Using our intuition from lower dimensional vector spaces, we know that the
standard basis in $RR^2$ is the unit vectors $hat(i)$ and $hat(j)$. Because
linear transformations preserve linearity (i.e. all straight lines remain
straight and parallel lines remain parallel), we can encode any transformation
as simply changing $hat(i)$ and $hat(j)$. And indeed, if any vector $v in RR^2$
can be represented as the linear combination of $hat(i)$ and $hat(j)$ (this is
the definition of a basis), it makes sense both symbolically and geometrically
that we can represent all linear transformations as the transformations of the
basis vectors.
_Example_. To reflect all vectors $v in RR^2$ across the $y$-axis, we can simply change the standard basis to
$ vec(-1, 0) vec(0,1) $
Then, any vector in $RR^2$ using this new basis will be reflected across the
$y$-axis. Take a moment to justify this geometrically.
=== Writing a linear transformation as matrix
For any linear transformation $T: FF^m -> FF^n$, we can write it as an $n times
m$ matrix $A$. That is, there is a matrix $A$ with $n$ rows and $m$ columns
that can represent any linear transformation from $FF^m -> FF^n$.

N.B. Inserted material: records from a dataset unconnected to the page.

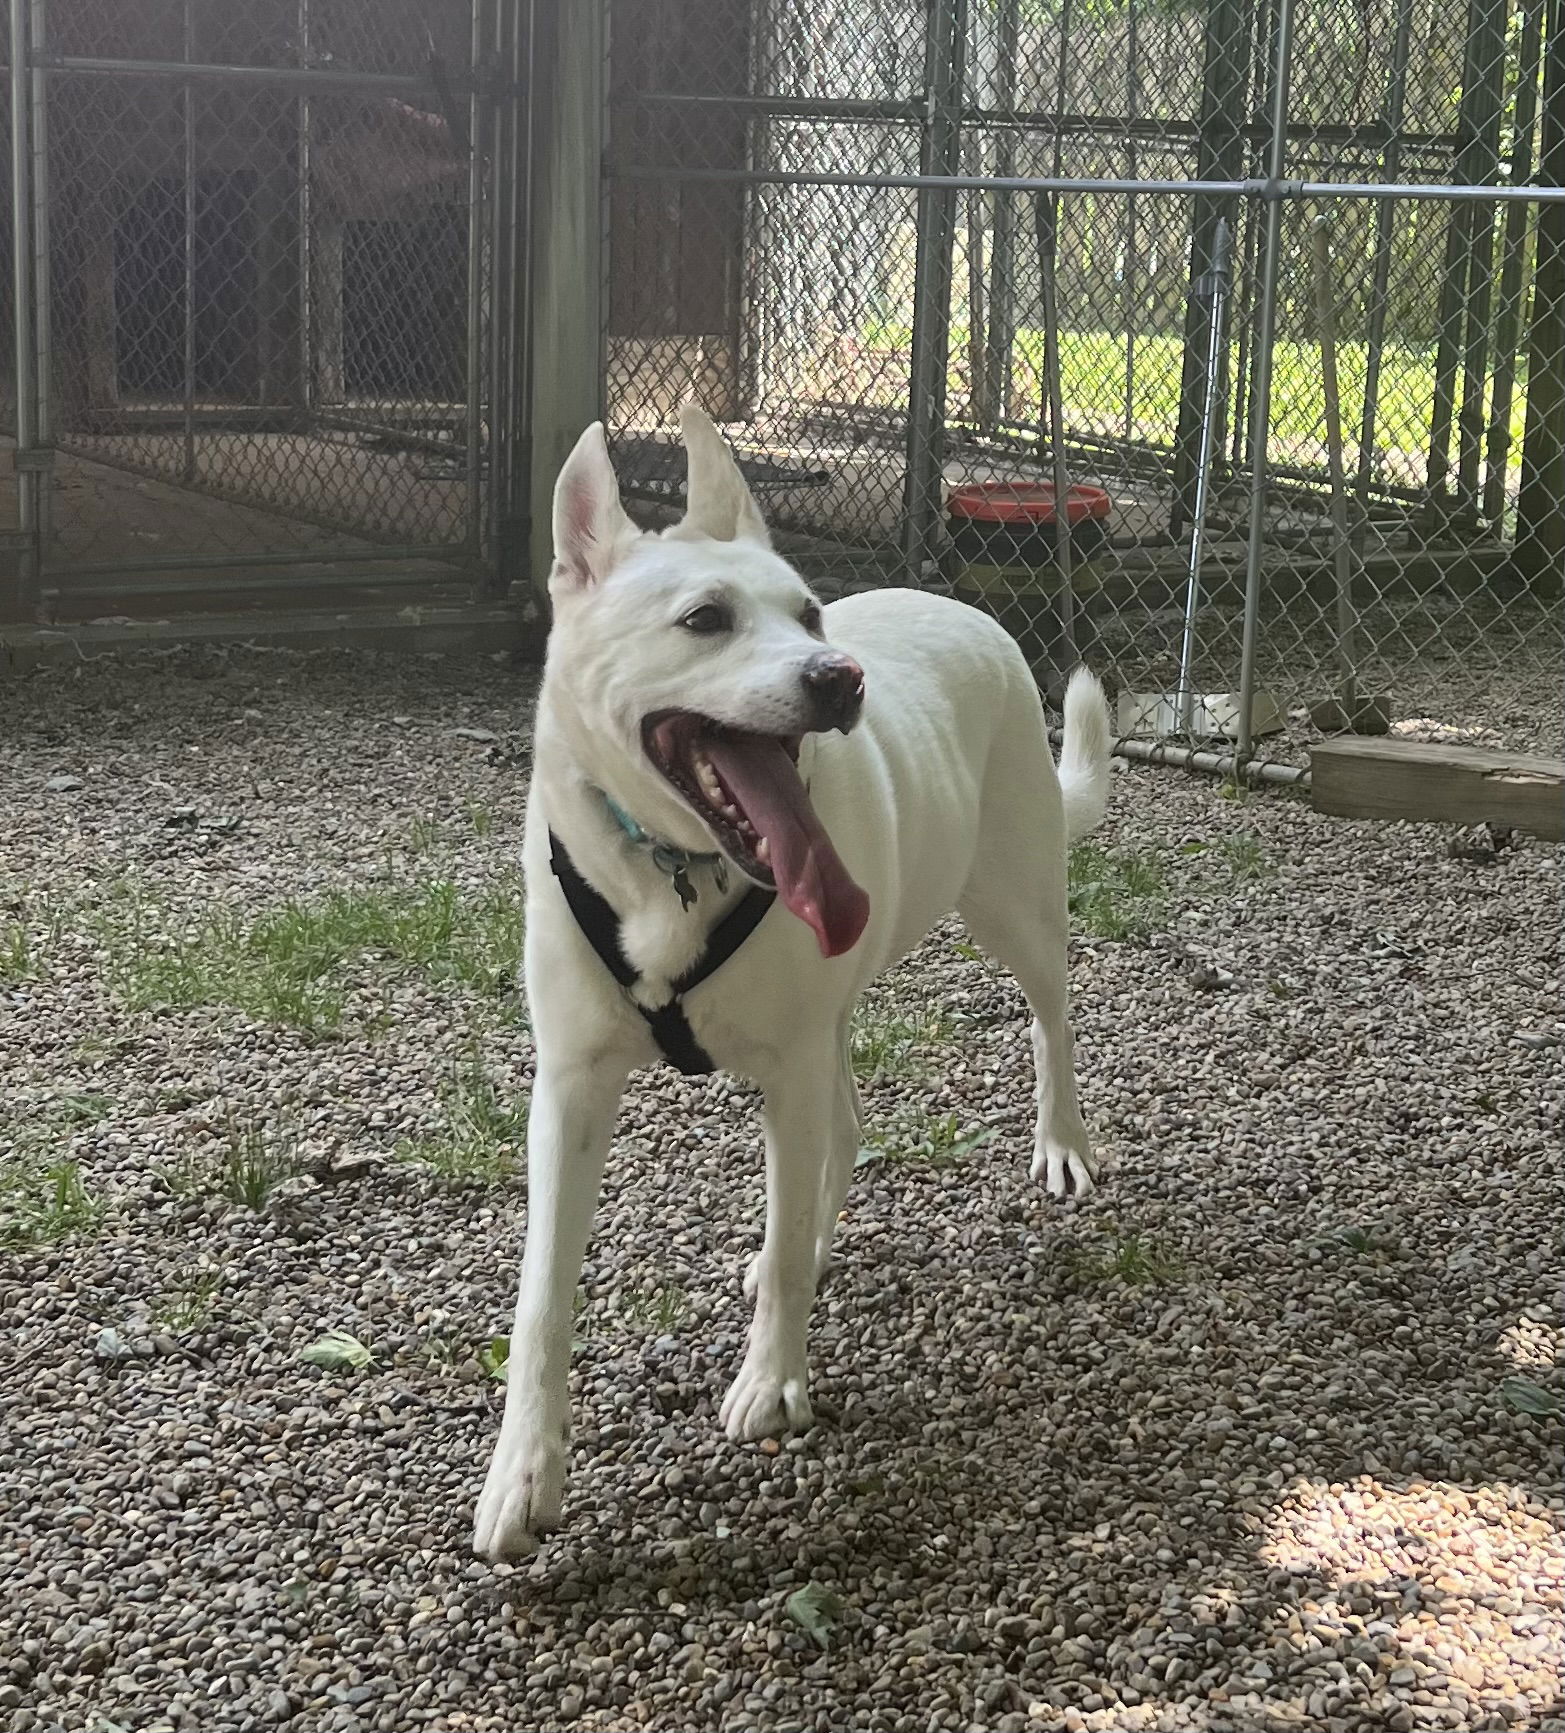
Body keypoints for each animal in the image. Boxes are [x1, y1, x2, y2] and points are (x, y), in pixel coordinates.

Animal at [478, 412, 1116, 1566]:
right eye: (704, 619)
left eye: (809, 611)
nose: (840, 676)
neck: (675, 869)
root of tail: (968, 610)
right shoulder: (572, 1088)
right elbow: (542, 1295)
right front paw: (523, 1473)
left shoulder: (783, 1066)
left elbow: (776, 1256)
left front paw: (770, 1383)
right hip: (831, 1021)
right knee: (841, 1124)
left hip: (1012, 912)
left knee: (1050, 1022)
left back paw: (1060, 1144)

How should we write this matrix? Naturally, from our previous discussion, we
should write a matrix with each _column_ being one of our new transformed
_basis_ vectors.
_Example_. Our $y$-axis reflection transformation from earlier. We write the bases in a matrix
$ mat(-1,0; 0,1) $
=== Matrix-vector multiplication
Perhaps you now see why the so-called matrix-vector multiplication is defined
the way it is. Recalling our definition of a basis, given a basis in $V$, any
vector $v in V$ can be written as the linear combination of the vectors in the
basis. Then, given a linear transformation represented by the matrix containing
the new basis, we simply write the linear combination with the new basis
instead.
_Example_. Let us first write a vector in the standard basis in $RR^2$ and then
show how our matrix-vector multiplication naturally corresponds to the
definition of the linear transformation.
$ vec(1, 2) in RR^2 $
is the same as
$ 1 dot vec(1, 0) + 2 dot vec(0, 1) $
Then, to perform our reflection, we need only replace the basis vector $vec(1,
0)$ with $vec(-1, 0)$.
Then, the reflected vector is given by
$ 1 dot vec(-1, 0) + 2 dot vec(0,1) = vec(-1, 2) $
We can clearly see that this is exactly how the matrix multiplication
$ mat(-1, 0; 0, 1) dot vec(1, 2) $ is defined! The _column-by-coordinate_ rule
for matrix-vector multiplication says that we multiply the $n^("th")$ entry of
the vector by the corresponding $n^("th")$ column of the matrix and sum them
all up (take their linear combination). This algorithm intuitively follows from
our definition of matrices.
=== Matrix-matrix multiplication
As you may have noticed, a very similar natural definition arises for the
_matrix-matrix_ multiplication. Multiplying two matrices $A dot B$ is
essentially just taking each column of $B$, and applying the linear
transformation defined by the matrix $A$!